La Cina e il Gattopardo

“E’ la prima volta che vengo in Sicilia e mi ha commosso vedere dei fiori molto simili a quelli che mi hanno salvato la vita: crescono nel mio villaggio e, in un certo periodo della mia esistenza, mangiare quei fiori mi ha impedito di morire di fame”.

Come è possibile per noi occidentali restare indifferenti di fronte a una frase del genere? Soprattutto se chi la pronuncia è uno degli scrittori più famosi del mondo, il cinese Mo Yan, invitato dalla Facoltà di Lettere di Catania a un incontro con dottorandi e studenti che si è tenuto il 16 maggio nel Coro di notte del Monastero dei Benedettini.

Mo Yan, autore di molti romanzi e racconti (in Italia Einaudi ha tradotto L’uomo che allevava i gatti e altri racconti, Grande seno, fianchi larghi, Il supplizio del legno di sandalo e il faulkneriano Sorgo rosso, che ha ispirato il primo film del regista Zhang Yimou), non parla altra lingua che il cinese. Senza alcun imbarazzo, Mo Yan ha spiegato, con la mediazione di una giovane interprete italiana, che non ha potuto studiare le lingue straniere perché in Cina, durante la Rivoluzione Culturale (che coincise con gli anni della sua esperienza scolastica), ogni lingua straniera era bandita dall’insegnamento, così come ogni prodotto culturale proveniente da Occidente: e ha fatto correre un brivido nelle schiene dei presenti quando ha ricordato le uccisioni indiscriminate dei suoi insegnanti, un altro frutto di quella vergognosa tragedia che fu la Rivoluzione Culturale.

         Ha poi raccontato che, quando finalmente il governo cinese ha consentito la traduzione di opere straniere, ha avuto modo di scoprire anche opere italiane (Calvino, Eco, etc.), ma il libro che ha trovato più rispondente alla sua esperienza del mondo e della natura è stato Il Gattopardo di Giuseppe Tomasi di Lampedusa.

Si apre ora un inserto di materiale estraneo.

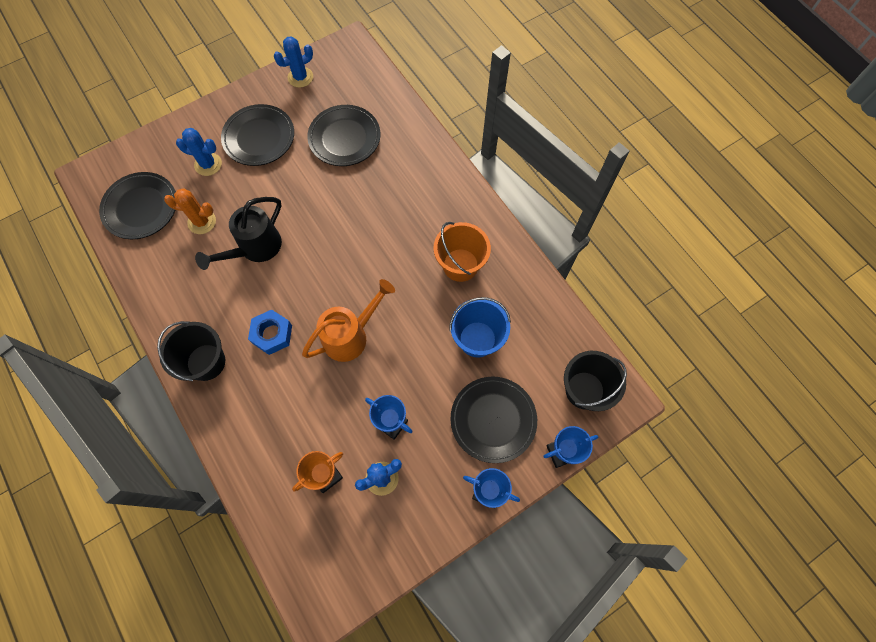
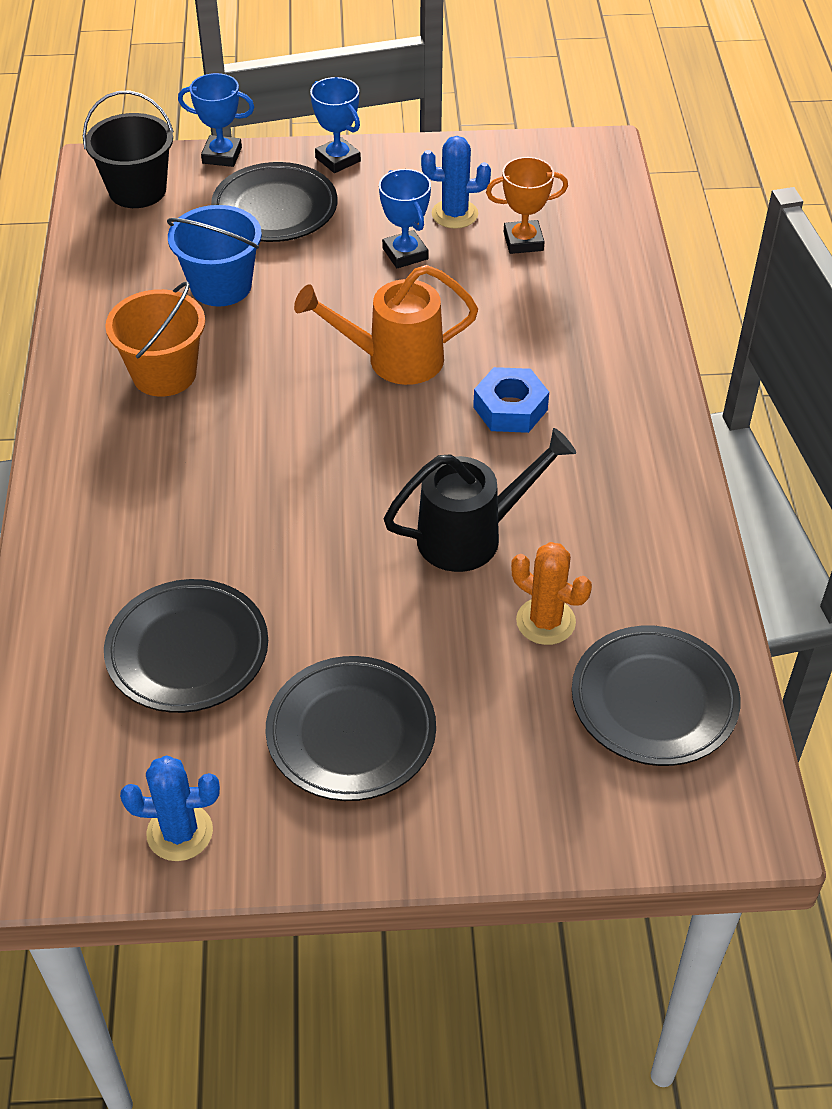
camera: 150 degrees left, 20 degrees down
(206, 362) = (630, 416): black bucket -> none
(208, 164) = (483, 727): blue cactus -> none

         Abituati a vedere gli scrittori italiani, e occidentali in genere, atteggiarsi (con pochissime eccezioni) a divi o a profeti, pensate che emozione può avere suscitato ascoltare Mo Yan raccontare che ha trascorso molto tempo della sua giovinezza in solitudine, con l’unica compagnia di una mandria di mucche, mute interlocutrici delle sue riflessioni. Ecco perché non ci può scandalizzare sentirgli dire che, quando visita un paese straniero, la prima cosa che osserva è l’alimentazione della gente e la seconda sono gli elementi naturali (fiori, alberi, cielo); e dell’arte, dell’architettura ben poco gli importa. Pensate come la stessa cosa sarebbe suonata ben diversa in bocca, che ne so?, ad Alessandro Baricco!